Important note, insulin-regular (Humulin® R or Novolin® R) is the only insulin that can be mixed into an IV admixture. Once mixed, the beyond use date is 24 hours in room temperature and up to 14 days in the refrigerator (Rocchio).
Finally, many insulin regimens utilize a sliding scale for dosing. A sliding scale is based on how much insulin to administer based on the current blood glucose reading; this is specific to the medications, condition of the patient, and hospital protocol.
Necessary Lifestyle Changes When Living with Diabetes
Being diagnosed with either of the types of diabetes results in having to make dramatic changes in one’s lifestyle. With the cheesecake example for the beginning, diet along with proper exercise must take precedence to prevent further complications associated with diabetes. In fact, lifestyle intervention changes at the prediabetic stage have proved successful at reducing the incidence of T2D by 28.5% to 58% (Alouki et al). On top of diet and exercise, diligently monitoring one’s blood glucose levels and adhering to the set medication therapy are vital for survival and preventing unnecessary medical expenses.
The Future of Diabetes Treatments
Medications, diagnostics, and nutrition continue to advance to provide diabetic patients renewed hope in managing and treating diabetes.
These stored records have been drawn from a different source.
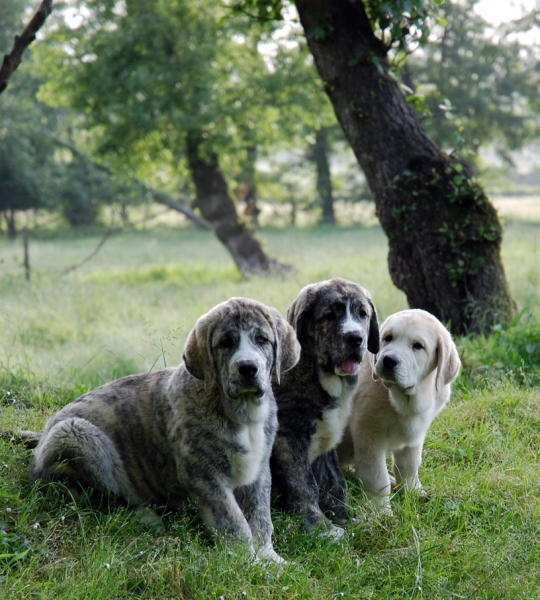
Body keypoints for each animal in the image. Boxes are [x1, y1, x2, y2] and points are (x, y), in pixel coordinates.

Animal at [24, 298, 300, 564]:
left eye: (262, 339)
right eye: (226, 342)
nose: (248, 368)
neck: (243, 413)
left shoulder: (259, 470)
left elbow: (261, 517)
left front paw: (269, 558)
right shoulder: (204, 473)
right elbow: (233, 521)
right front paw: (248, 562)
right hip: (76, 435)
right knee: (101, 498)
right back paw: (145, 516)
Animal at [270, 278, 380, 540]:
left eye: (363, 314)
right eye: (330, 315)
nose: (355, 338)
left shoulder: (326, 441)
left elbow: (335, 481)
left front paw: (347, 518)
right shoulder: (288, 439)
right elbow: (304, 485)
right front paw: (320, 528)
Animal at [338, 310, 460, 516]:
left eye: (418, 346)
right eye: (388, 338)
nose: (388, 360)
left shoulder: (414, 437)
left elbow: (409, 466)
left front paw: (413, 491)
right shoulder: (368, 436)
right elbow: (376, 477)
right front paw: (381, 511)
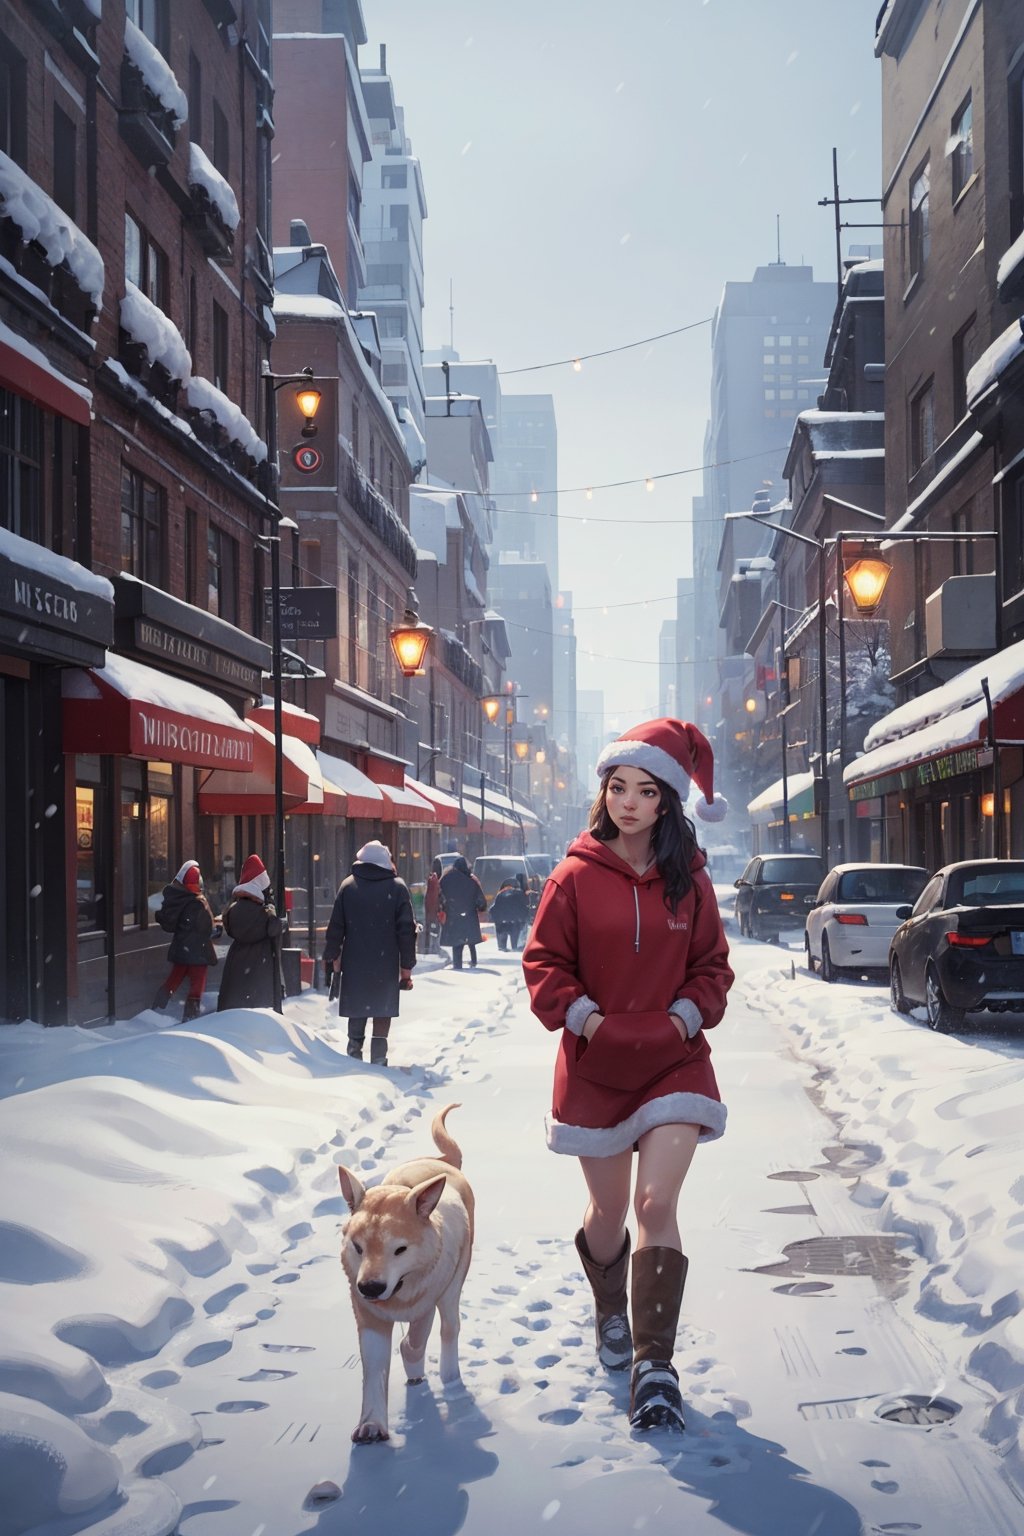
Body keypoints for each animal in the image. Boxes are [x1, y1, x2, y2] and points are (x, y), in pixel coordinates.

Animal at [340, 1105, 475, 1437]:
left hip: (454, 1282)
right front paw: (371, 1425)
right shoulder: (367, 1313)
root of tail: (443, 1161)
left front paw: (415, 1369)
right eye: (358, 1247)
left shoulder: (425, 1303)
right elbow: (374, 1367)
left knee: (450, 1326)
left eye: (399, 1249)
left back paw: (450, 1378)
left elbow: (414, 1343)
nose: (371, 1287)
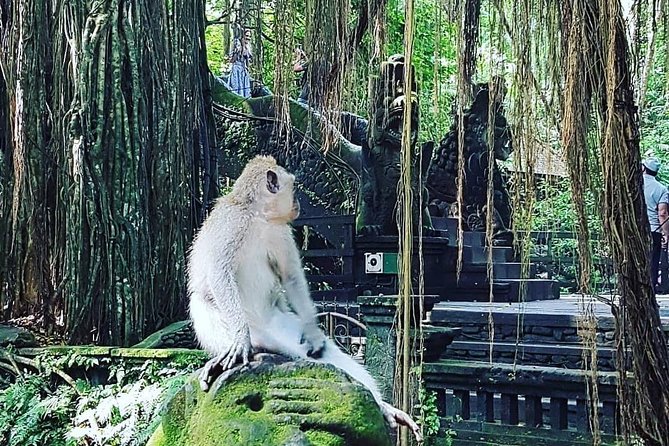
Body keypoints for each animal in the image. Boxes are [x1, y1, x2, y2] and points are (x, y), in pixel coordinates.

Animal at [188, 155, 422, 442]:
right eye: (293, 188)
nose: (298, 202)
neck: (260, 217)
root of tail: (265, 332)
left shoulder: (281, 232)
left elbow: (291, 277)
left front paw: (313, 332)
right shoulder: (232, 224)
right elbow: (219, 273)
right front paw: (240, 340)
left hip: (280, 323)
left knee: (325, 358)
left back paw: (384, 408)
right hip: (230, 326)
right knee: (202, 302)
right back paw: (234, 351)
With diabetes causing paradigm shifts in one’s life, potentially forever, continued support from family, friends, and health care providers all contribute to improving patient outcome and enhance the efficacy of care. That being said, health care providers, especially pharmacists and pharmacy technicians, need to stay on top of the changes occurring in medical treatments for diabetes mellitus.